ASSIGNED TASK » Of the lines below, copy those that hold the word "rootValue".

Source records
:::::

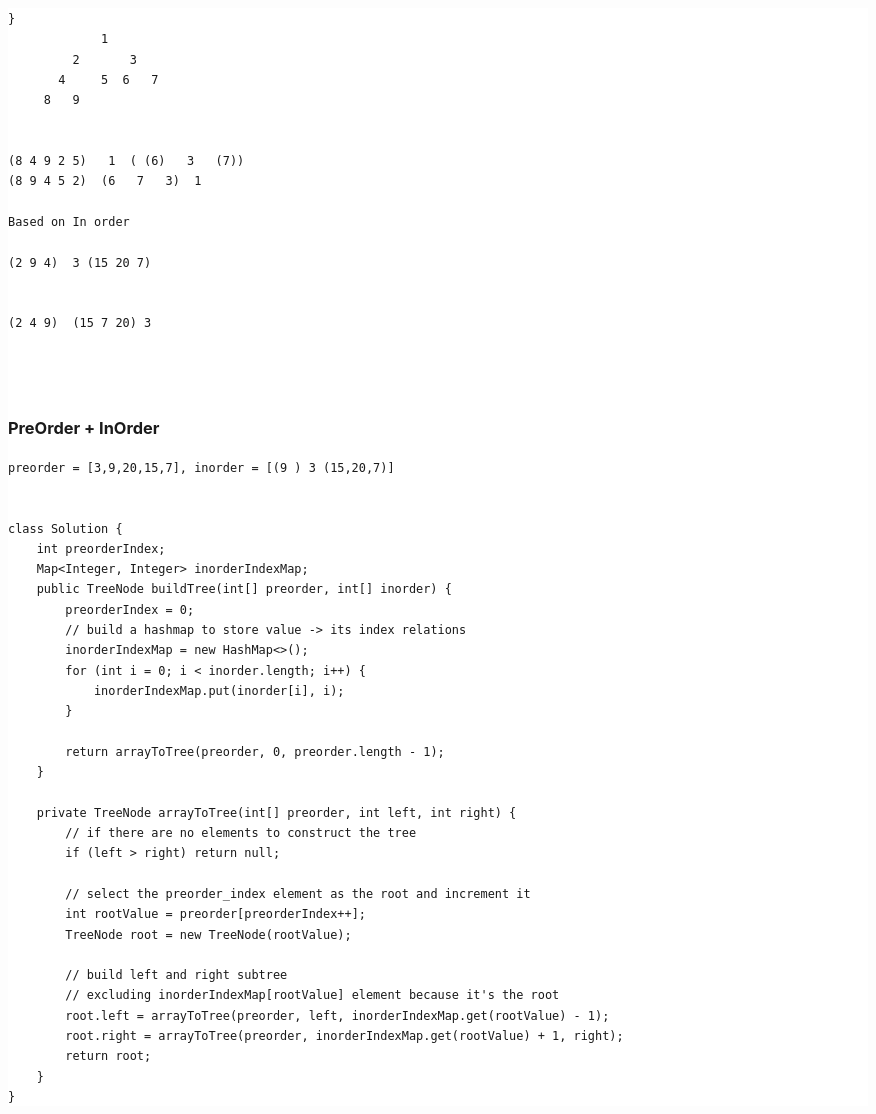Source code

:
 ```
}
             1
         2       3
       4     5  6   7
     8   9
                 
                 
(8 4 9 2 5)   1  ( (6)   3   (7))
(8 9 4 5 2)  (6   7   3)  1
                 
Based on In order

(2 9 4)  3 (15 20 7)
    
    
(2 4 9)  (15 7 20) 3
    
  
    
```

### PreOrder + InOrder

```
preorder = [3,9,20,15,7], inorder = [(9 ) 3 (15,20,7)]


class Solution {
    int preorderIndex;
    Map<Integer, Integer> inorderIndexMap;
    public TreeNode buildTree(int[] preorder, int[] inorder) {
        preorderIndex = 0;
        // build a hashmap to store value -> its index relations
        inorderIndexMap = new HashMap<>();
        for (int i = 0; i < inorder.length; i++) {
            inorderIndexMap.put(inorder[i], i);
        }

        return arrayToTree(preorder, 0, preorder.length - 1);
    }

    private TreeNode arrayToTree(int[] preorder, int left, int right) {
        // if there are no elements to construct the tree
        if (left > right) return null;

        // select the preorder_index element as the root and increment it
        int rootValue = preorder[preorderIndex++];
        TreeNode root = new TreeNode(rootValue);

        // build left and right subtree
        // excluding inorderIndexMap[rootValue] element because it's the root
        root.left = arrayToTree(preorder, left, inorderIndexMap.get(rootValue) - 1);
        root.right = arrayToTree(preorder, inorderIndexMap.get(rootValue) + 1, right);
        return root;
    }
}
```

:::::

REPLY TO THE TASK »
        int rootValue = preorder[preorderIndex++];
        TreeNode root = new TreeNode(rootValue);
        // excluding inorderIndexMap[rootValue] element because it's the root
        root.left = arrayToTree(preorder, left, inorderIndexMap.get(rootValue) - 1);
        root.right = arrayToTree(preorder, inorderIndexMap.get(rootValue) + 1, right);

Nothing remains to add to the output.